Based on the song making me cry, and Disney having a knack for making me cry (hello Toy Story, Lion King, Bambi, Dumbo), I avoided Coco—but added it to my Netflix queue. (I’m a glutton for punishment.) I was convinced I made the right decision when a few months ago, my social media timeline was littered with people’s posts about Coco making them cry. Hilarious Jessie Woo even posted a funny, but still emotional Instagram story about Coco. Her posts are funny rants, skits, and jokes about wigs, dating, sex, and having Haitian parents (how I relate to her), so this deviance into commentary about a children’s cartoon movie assured me I emotionally couldn’t handle this movie.

It’s called Coco, but follows Miguel. Coco was a little girl when her father left her and her mother to pursue his passion of music. He never returned. His disappearance led to a multigenerational ban on music—singing and playing instruments. Despite this ban, Miguel grows up loving music and wants to become a musician. He has a secret hideout where he watches the movies of his musical idol Ernesto de la Cruz.
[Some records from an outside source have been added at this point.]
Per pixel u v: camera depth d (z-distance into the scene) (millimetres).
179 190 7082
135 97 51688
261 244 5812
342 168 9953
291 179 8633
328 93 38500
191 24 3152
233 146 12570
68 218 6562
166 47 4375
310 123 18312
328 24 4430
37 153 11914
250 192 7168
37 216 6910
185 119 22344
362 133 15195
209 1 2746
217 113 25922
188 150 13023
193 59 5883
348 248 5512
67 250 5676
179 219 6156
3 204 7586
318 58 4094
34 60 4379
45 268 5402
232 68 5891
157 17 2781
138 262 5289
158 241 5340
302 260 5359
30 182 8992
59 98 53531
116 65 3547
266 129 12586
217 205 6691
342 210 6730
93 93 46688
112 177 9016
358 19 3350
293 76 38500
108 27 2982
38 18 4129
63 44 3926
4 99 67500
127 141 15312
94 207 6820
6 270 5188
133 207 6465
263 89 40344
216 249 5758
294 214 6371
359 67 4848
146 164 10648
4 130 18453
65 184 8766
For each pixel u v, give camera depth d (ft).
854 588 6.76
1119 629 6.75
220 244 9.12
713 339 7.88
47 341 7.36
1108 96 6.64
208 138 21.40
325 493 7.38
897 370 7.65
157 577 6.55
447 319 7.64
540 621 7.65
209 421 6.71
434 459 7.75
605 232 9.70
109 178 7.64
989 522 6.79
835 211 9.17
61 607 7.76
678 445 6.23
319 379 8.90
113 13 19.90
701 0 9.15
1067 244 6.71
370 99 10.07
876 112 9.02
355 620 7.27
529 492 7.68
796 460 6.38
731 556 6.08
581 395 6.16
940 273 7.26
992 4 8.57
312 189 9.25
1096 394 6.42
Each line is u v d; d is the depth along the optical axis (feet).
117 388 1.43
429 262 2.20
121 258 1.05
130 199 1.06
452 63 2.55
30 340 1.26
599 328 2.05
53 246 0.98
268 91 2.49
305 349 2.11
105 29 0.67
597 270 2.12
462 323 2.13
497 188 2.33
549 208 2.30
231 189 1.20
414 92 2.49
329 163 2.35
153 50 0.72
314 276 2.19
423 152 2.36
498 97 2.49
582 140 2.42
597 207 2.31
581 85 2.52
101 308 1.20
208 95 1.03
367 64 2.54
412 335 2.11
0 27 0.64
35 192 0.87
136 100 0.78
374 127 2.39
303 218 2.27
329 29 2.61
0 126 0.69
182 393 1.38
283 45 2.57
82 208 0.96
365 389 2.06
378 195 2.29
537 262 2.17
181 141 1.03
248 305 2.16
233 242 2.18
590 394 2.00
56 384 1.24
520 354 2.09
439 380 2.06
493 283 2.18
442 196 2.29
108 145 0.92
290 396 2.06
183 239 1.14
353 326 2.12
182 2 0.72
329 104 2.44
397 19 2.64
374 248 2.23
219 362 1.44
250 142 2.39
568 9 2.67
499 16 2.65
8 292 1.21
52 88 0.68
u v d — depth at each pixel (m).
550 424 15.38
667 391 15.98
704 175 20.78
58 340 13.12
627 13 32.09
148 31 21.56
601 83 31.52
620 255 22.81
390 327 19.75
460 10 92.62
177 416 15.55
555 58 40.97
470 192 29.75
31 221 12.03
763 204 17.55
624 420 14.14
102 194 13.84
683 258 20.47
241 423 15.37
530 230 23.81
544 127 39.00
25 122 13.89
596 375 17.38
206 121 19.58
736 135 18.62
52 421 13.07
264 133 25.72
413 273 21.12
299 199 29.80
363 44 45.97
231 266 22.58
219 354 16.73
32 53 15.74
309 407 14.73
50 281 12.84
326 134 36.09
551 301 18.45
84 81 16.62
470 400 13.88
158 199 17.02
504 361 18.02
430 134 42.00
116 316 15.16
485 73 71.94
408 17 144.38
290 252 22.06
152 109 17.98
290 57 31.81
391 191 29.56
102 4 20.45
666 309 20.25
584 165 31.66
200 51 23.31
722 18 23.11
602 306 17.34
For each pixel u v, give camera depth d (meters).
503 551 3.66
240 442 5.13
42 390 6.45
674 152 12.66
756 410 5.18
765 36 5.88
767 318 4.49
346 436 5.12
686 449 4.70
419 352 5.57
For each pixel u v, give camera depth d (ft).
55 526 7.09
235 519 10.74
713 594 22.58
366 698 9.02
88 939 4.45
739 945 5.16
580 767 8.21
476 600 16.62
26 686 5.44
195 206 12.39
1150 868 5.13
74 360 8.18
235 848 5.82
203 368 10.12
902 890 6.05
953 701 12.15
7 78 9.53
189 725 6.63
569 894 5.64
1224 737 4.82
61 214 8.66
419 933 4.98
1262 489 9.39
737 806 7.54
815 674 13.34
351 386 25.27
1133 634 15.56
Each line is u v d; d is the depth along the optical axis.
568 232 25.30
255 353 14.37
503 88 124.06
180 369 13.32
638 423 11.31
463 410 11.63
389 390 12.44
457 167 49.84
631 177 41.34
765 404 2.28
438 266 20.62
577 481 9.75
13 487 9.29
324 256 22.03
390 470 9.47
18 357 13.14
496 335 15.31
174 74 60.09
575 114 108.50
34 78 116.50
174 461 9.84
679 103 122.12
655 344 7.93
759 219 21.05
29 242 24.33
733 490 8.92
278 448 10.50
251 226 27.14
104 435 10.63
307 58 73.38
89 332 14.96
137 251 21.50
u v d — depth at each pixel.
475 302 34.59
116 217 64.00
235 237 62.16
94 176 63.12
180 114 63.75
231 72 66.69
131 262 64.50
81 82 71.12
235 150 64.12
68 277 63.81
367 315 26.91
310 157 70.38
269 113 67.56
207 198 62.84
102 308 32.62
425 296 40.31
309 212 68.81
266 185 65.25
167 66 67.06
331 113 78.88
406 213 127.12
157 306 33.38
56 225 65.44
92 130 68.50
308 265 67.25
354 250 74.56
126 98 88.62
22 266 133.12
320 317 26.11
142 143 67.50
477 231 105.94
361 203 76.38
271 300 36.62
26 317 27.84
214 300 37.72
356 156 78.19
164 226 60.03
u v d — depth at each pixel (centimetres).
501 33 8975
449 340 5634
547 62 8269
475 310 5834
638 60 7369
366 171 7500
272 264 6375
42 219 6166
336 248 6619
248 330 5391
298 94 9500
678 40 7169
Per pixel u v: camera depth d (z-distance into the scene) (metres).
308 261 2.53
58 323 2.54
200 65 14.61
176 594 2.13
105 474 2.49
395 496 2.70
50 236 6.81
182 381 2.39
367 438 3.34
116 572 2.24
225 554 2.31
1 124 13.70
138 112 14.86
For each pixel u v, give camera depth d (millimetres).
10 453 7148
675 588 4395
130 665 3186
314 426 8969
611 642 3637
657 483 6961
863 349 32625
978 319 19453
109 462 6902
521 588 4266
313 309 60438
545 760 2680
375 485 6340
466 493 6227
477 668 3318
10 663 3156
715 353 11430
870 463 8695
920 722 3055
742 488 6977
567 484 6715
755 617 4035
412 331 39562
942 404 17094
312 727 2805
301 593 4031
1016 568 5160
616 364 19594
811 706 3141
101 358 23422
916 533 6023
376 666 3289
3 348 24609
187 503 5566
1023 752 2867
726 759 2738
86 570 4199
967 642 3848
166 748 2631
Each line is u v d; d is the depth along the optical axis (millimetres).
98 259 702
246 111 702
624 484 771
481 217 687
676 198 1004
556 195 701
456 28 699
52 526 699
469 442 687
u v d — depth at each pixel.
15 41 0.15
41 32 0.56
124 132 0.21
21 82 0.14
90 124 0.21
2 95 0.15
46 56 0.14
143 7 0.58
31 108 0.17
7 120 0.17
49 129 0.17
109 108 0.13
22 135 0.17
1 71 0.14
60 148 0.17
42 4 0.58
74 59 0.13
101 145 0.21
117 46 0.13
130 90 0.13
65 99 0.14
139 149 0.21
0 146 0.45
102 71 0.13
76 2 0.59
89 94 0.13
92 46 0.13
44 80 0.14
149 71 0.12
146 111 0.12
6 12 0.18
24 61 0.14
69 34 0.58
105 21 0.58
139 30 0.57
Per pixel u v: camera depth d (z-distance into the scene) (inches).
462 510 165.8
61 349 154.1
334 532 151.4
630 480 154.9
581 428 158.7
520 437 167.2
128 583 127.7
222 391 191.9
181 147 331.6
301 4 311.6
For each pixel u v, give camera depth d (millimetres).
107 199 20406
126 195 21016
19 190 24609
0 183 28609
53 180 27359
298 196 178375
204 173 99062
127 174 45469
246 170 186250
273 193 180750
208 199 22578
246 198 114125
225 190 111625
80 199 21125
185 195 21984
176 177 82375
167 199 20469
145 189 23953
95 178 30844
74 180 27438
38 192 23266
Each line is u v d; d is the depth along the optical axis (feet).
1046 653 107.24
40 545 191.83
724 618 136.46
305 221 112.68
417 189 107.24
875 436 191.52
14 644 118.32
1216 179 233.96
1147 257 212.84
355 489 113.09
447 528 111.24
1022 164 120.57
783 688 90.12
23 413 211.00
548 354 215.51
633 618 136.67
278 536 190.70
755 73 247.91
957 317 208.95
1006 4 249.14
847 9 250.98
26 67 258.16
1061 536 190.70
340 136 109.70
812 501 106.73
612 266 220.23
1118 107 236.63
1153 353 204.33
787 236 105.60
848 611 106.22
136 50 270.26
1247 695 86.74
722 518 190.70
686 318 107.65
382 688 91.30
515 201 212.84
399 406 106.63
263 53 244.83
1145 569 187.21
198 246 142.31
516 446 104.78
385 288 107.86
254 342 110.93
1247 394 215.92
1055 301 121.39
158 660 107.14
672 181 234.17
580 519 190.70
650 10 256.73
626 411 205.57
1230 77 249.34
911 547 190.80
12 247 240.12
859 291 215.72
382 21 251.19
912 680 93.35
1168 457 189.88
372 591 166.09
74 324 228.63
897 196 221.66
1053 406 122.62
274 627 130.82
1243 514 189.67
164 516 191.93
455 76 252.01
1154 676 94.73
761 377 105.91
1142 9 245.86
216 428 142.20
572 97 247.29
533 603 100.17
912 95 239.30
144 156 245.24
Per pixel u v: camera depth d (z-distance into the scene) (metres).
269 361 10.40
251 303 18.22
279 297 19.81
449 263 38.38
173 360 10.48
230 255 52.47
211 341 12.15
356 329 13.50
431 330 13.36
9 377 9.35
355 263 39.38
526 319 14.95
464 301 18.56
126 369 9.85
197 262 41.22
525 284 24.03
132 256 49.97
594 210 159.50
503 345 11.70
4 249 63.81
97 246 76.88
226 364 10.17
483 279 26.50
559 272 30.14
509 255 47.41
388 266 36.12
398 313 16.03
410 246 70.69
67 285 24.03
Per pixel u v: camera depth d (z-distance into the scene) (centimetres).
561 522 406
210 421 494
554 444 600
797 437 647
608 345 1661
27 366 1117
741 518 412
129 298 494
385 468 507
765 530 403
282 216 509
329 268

Not only does he sing along, but he plays his great-great grandfather’s guitar—self-taught no less.

As adamant as the Miguel’s family is against music, they are adamant about remembering and honoring ancestors on Dia de los Muertos. Through a series of events that occur on Dia de los Muertos, Miguel ends up crossing over to the Land of the Dead, which by the way, is beautifully animated with rich and bright colors. You’ll have to watch the movie to see what I mean and for all events that I glossed over. It’s tricky to write about the movie without the many spoilers.

The Mexican holiday Dia de los Muertos means Day of the Dead. My kindergarten level Spanish knows this. It happens to begin on the American “holiday” of Halloween on October 31 and ends November 2. Knowing that it’s day celebrating the dead and that Coco takes place on the holiday, I said to myself: I’m good. I’ll stay away. From the actual day and the movie. So what it’s a kid’s movie? I don’t want a movie to trigger my thoughts and fears about ghosts and spirits. It’s why I don’t watch horror, thriller or zombie movies. Not even the trailers. Let the undead stay over there.

I think about my late mother all the time. Sometimes I worry that I’m the only one who thinks about her, even though my grandparents (her parents) are still alive. I also have a deceased cousin, with whom I was very close. Those are the only dead I want occupying my thoughts and possibly, sometimes, my space.

Being forgotten after I die is a fear I have admitted to few people. Coco touched upon that fear. Miguel encounters Hector who is slowly fading away because he’s being forgotten in the living world. My cousins think I’m joking when I say I want to create plenty of happy memories with their children to secure a good eulogy at my funeral. I want to be remembered, but more importantly, be remembered positively after I’m gone.

I’m neither a millennial nor a senior citizen. I date, but no relationship has planted roots to blossom into something that creates more branches on my family tree. In Coco, Miguel learns that after loved ones die, a picture is placed on an alter to keep their memories alive ,and so that they can visit on Dia de los Muertos. As I said before, I knew the translation of the holiday, but not its actual significance. I just knew that all the face painting and painted skulls, though beautiful, freaked me out. The movie was informative in that way.

Dia de los Muertos

Early in the movie, Miguel claims he doesn’t care if he’s remembered after he dies, but of course, after spending a day in Land of the Dead with Hector, and witnessing someone vanish because there’s no one left to remember him, the importance of family and loved ones becomes clear to him. I’m sure this scene and a few others may be be disturbing to some young children and their active minds and imaginations. There are plenty of teachable moments throughout.

I’m glad I watched Coco. It left me sobbing on my couch long after the credits stopped scrolling, but I still consider it a feel good movie. I thought about my mother, who’s always on my mind, even in situations one wouldn’t think so. Due to framed pictures of her holding me as a child interspersed on my bookshelf, I see her face daily, not only in my mind’s eye. I remember her.